** Opening EXCERPT PROVIDED block **
‘Fargo’ Season Premiere Recap: The Stamp Act

Quick question: At any given point during the first five minutes of Fargo‘s Season Three premiere – “The Law of Vacant Places” – did anybody else worry that FX was accidentally airing the wrong show?
After a trippy opening shot looks like a leftover from Noah Hawley’s other FX runaway-hit show Legion, we’re dropped into East Berlin circa 1988, for a scene that could easily be an outtake from The Americans (albeit with more deadpan comedy and less espionage). For a little while, we’re about as far from Minnesota as we can get. But as the scene plays out with hilariously Kafkaesque absurdity, it becomes clear that we’re exactly where we ought to be. We see an ordinary man face an inquisition from the police, because he happens to live in an apartment that used to belong to someone suspected of murder. A government lackey explains that in a dispute between reality and the state’s records, the paperwork always wins. Any objections would be “a story,” he says. “We’re not here to tell stories. We’re here to tell the truth.”
That’s a clever way to start this new season, for a couple of reasons. First off, just like the movie it’s based on, the TV Fargo begins every episode with a tongue-it-cheek disclaimer that everyone we’re watching is “true.” But also: Why would we have tuned in if we didn’t want to hear a story? After all, that’s what this show does best.
Following a first season that told the tale of an evil hitman and a luckless loser circa 2006, Fargo‘s second go-round jumped back to 1979 to cover the complicated saga of a great northwestern gang war. Season Three now transports us to a whole new era. The East Germans from the prologue don’t reappear. (At least not in the premiere episode; knowing this show, they may never appear again). Instead, we spend most of our time in two communities near Minneapolis circa 2010.
** Closing EXCERPT PROVIDED block **
» **TASKS**:
1. Reproduce the passage of the Fargo recap from "That’s a clever" to "Minneapolis circa 2010.".
2. Resume the Fargo recap after its final sentence.
** Opening EXCERPTED RECORDS block **
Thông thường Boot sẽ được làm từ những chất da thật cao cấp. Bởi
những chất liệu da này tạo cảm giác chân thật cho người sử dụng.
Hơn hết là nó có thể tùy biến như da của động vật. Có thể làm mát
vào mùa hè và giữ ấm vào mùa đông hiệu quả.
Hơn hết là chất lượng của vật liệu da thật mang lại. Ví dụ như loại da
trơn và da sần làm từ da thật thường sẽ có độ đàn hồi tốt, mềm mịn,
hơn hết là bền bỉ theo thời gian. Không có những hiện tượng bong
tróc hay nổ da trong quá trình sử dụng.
** Closing EXCERPTED RECORDS block **
» **RESULTS IN ORDER**:
1.
That’s a clever way to start this new season, for a couple of reasons. First off, just like the movie it’s based on, the TV Fargo begins every episode with a tongue-it-cheek disclaimer that everyone we’re watching is “true.” But also: Why would we have tuned in if we didn’t want to hear a story? After all, that’s what this show does best.
Following a first season that told the tale of an evil hitman and a luckless loser circa 2006, Fargo‘s second go-round jumped back to 1979 to cover the complicated saga of a great northwestern gang war. Season Three now transports us to a whole new era. The East Germans from the prologue don’t reappear. (At least not in the premiere episode; knowing this show, they may never appear again). Instead, we spend most of our time in two communities near Minneapolis circa 2010.

2.
In the small town of Eden Valley, police chief Gloria Burgle (played by The Leftovers‘ Carrie Coon) clings to a job that’s about to be eliminated due to budget cuts. Meanwhile, in the affluent suburb of Eden Prairie, parking lot magnate Emmit Stussy (Ewan McGregor) learns that a shady loan has inadvertently put him in partnership with a demanding criminal organization, represented by the philosophical V.M. Varga (David Thewlis). Meanwhile, Emmit’s schlubby, slightly younger brother Ray (also McGregor) spends his days gathering urine samples as a parole officer, while secretly dating one of his clients, Nikki Swango (Mary Elizabeth Winstead), who’s also his bridge tournament partner.
At a party for Emmit’s wedding anniversary, Ray asks for some cash to buy an nice engagement ring; in just a few efficient minutes of screen-time, we get a lot of the brothers’ pathetic backstory. The parole officer lost out on his full inheritance because he wanted their late father’s awesome Corvette – and not his much more valuable stamp collection. The “Parking Lot King of Minnesota” won’t turn loose of the last remaining rare piece of postage, it seems. What is our resident loser Stussy supposed to do but coerce the dimmest of his dim-bulb parolees, Maurice LeFay (Scoot McNairy) to rob the man? Because this is Fargo, nothing goes according to plan. Through a series of coincidences, the stoned thief ends up killing Gloria’s elderly stepfather, “Pops.” And so a new sequence of casual crimes and devastating repercussions begins. Worlds will collide.
Noah Hawley, who wrote and directed this episode, tends to be inspired not just by the movie Fargo‘s people, places, and situations, but by the way its creators Joel and Ethan Coen construct plots. Hawley pays attention to the details of every character in every moment, carving little dominoes that he then puts into position to topple.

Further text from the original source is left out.